According to Zainab Toteh Osakwe, Ph.D., assistant professor in Adelphi's College of Nursing and Public Health, the use of post-acute care services has increased dramatically over the past two decades for patients recently discharged from a hospital.
New Research Reveals Need for Standardized Assessments of Older Patients
While returning to normal life after being hospitalized can be hard for any patient, it is particularly challenging for older adults, who may need additional post-acute care (PAC) in either home healthcare (HHC) or skilled nursing facilities (SNF) settings.
According to Zainab Toteh Osakwe, Ph.D., assistant professor in Adelphi’s College of Nursing and Public Health, the use of post-acute care services has increased dramatically over the past two decades for patients recently discharged from a hospital. “As the lengths of hospital stays get shorter, the needs of patients discharged to home healthcare have become increasingly more complex,” she said.
With nearly half of hospitalized Medicare patients requiring post-acute services after discharge, post-acute care is becoming the fastest growing area of Medicare spending, accounting for more than $62 billion in expenditures in 2012 alone.
The 2014 Improving Medicare Post-Acute Care Transformation Act (IMPACT) mandated that post-acute care providers collect and report data in order to standardize payment procedures and quality care measurements. One crucial data element collected in post-acute care settings is information about activities of daily living, or ADLs. “In these settings,” Dr. Osakwe explained, “ADL measures are used to calculate each patient’s reimbursement rate and to evaluate the quality of care.”
For adults age 65 and older, the ability to self-manage illness and recovery at home largely depends on being able to perform basic self-care tasks.
“These activities of daily living include toileting, bathing or showering, dressing, getting in and out of bed or up and down from chairs, and walking. Among older adults, ADL ability contributes to the quality of life and is essential to living independently,” Dr. Osakwe said. “Low ADLs have been strongly associated with poor outcomes such as higher rates of hospitalization, a higher cost of medical care, an increased risk of admission to a nursing home and increased mortality.”

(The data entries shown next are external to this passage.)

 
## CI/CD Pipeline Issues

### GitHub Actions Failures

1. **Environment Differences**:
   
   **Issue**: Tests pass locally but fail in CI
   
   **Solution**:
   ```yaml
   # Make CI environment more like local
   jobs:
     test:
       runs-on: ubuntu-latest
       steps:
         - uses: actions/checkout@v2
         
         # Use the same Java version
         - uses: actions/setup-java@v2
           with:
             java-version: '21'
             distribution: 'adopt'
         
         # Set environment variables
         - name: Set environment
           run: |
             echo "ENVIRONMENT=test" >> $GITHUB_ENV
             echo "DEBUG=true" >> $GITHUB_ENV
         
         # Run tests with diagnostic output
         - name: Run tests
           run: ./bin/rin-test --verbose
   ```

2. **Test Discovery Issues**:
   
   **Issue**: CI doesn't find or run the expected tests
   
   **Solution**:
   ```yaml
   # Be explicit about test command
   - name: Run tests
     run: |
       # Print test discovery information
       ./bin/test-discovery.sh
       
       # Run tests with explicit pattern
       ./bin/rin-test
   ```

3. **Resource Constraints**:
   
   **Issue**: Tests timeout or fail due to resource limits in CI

As the lead author of “Assessment of Activity of Daily Living Among Older Adult Patients in Home Healthcare and Skilled Nursing Facilities: An Integrative Review,” published in Home Healthcare Now in May 2017, Dr. Osakwe compares methods currently used to assess ADLs in home healthcare and skilled nursing facilities.
Supported by funding from the National Institutes of Health, National Institute of Nursing Research, the review concluded that there were substantial variations and inconsistencies in ADL assessments of self-care and mobility in both home healthcare and skilled nursing facility settings. Even the terms used to define the basic ADLs in each of the settings vary widely.
“The lack of uniformity in the methods used to assess ADLs in HHC and SNF—the two most common post-acute care settings—warrants closer attention, and aligns with the IMPACT act’s goal to improve data interoperability across the two settings,“ said Dr. Osakwe. “This study highlights the need for more objective performance-based approaches to assessing ADLs to ensure that HHC and SNF clinicians use a consistent approach to assess ADL ability.”
Study findings recommend the adoption of uniform descriptive terminology for ADLs in skilled nursing facilities and home healthcare, which aligns with the goals of IMPACT 2014.
Continuing to build on her research in the field of home-based care, Dr. Osakwe recently led a study identifying patient characteristics associated with ADL improvement and ADL dependency among the homebound elderly, using nationwide 2013 home healthcare data. According to Dr. Osakwe, findings from this study point to possible racial disparities in home healthcare, with black patients less likely to experience ADL improvement than white patients, Dr. Osakwe said.
Dr. Osakwe reported that changes in ADLs, a key measure monitored by the Centers for Medicare and Medicaid, have long provided information on patient improvement. Her new study suggests that by focusing on key patient characteristics associated with ADL improvement—from race and ethnicity to gender and prior inpatient hospital stays—home healthcare clinicians, policy makers and agencies could better meet their goals.
Zainab Toteh Osakwe ’06, Ph.D., is a nurse practitioner and former director of a certified home healthcare agency. Her research, which is generally based on analysis of large sets of home healthcare assessment data, focuses on home-based care delivery services for patients at risk for hospital readmissions, particularly the elderly.